#### Your objective
Copy the stretch from the line containing "List the series" through the line containing "Cena za kus s DPH, Cena za kus bez DPH", replacing "peak value" with "maximum value" and leaving everything else unchanged.

#### Entries provided
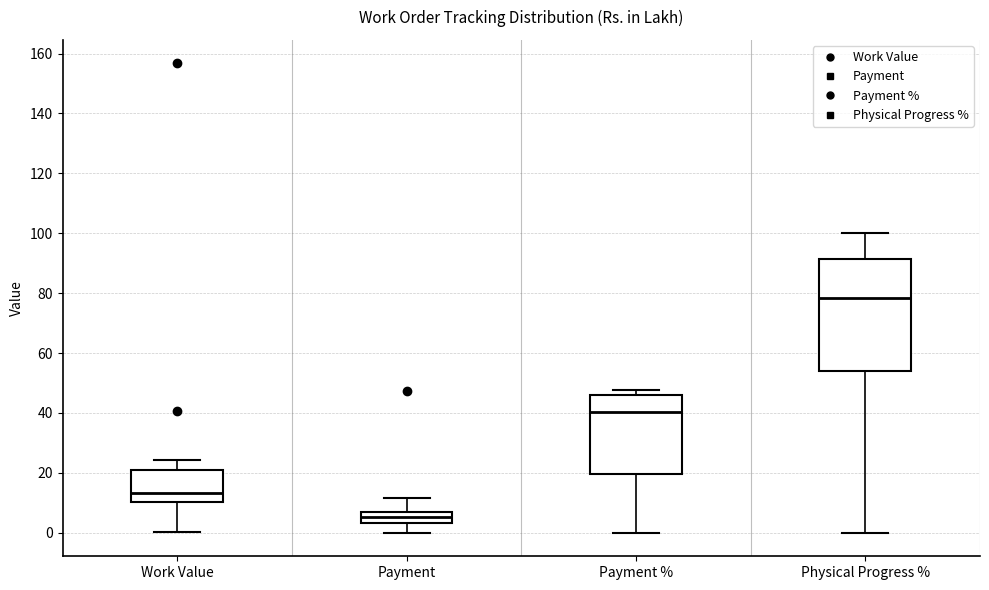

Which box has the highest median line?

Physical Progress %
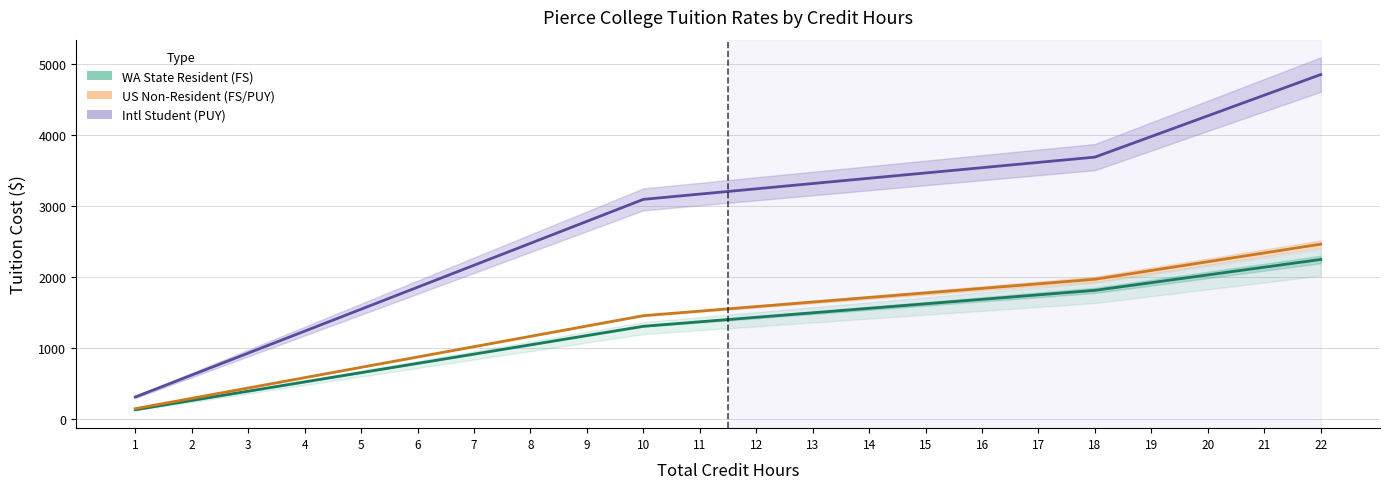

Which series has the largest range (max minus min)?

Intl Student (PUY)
---
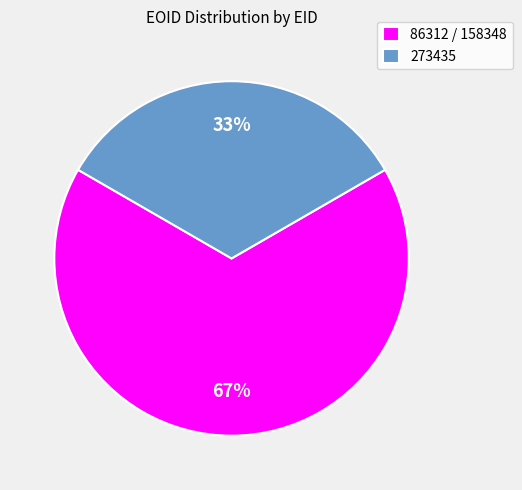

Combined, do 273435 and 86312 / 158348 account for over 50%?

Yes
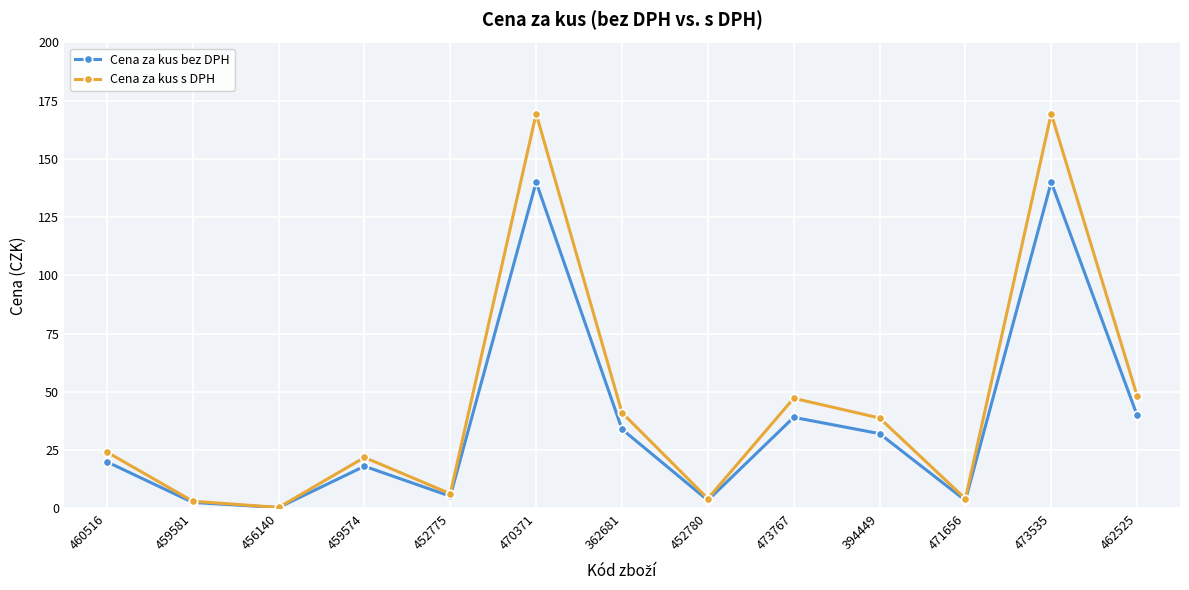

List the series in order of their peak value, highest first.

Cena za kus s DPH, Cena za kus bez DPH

#### Completed task
List the series in order of their maximum value, highest first.

Cena za kus s DPH, Cena za kus bez DPH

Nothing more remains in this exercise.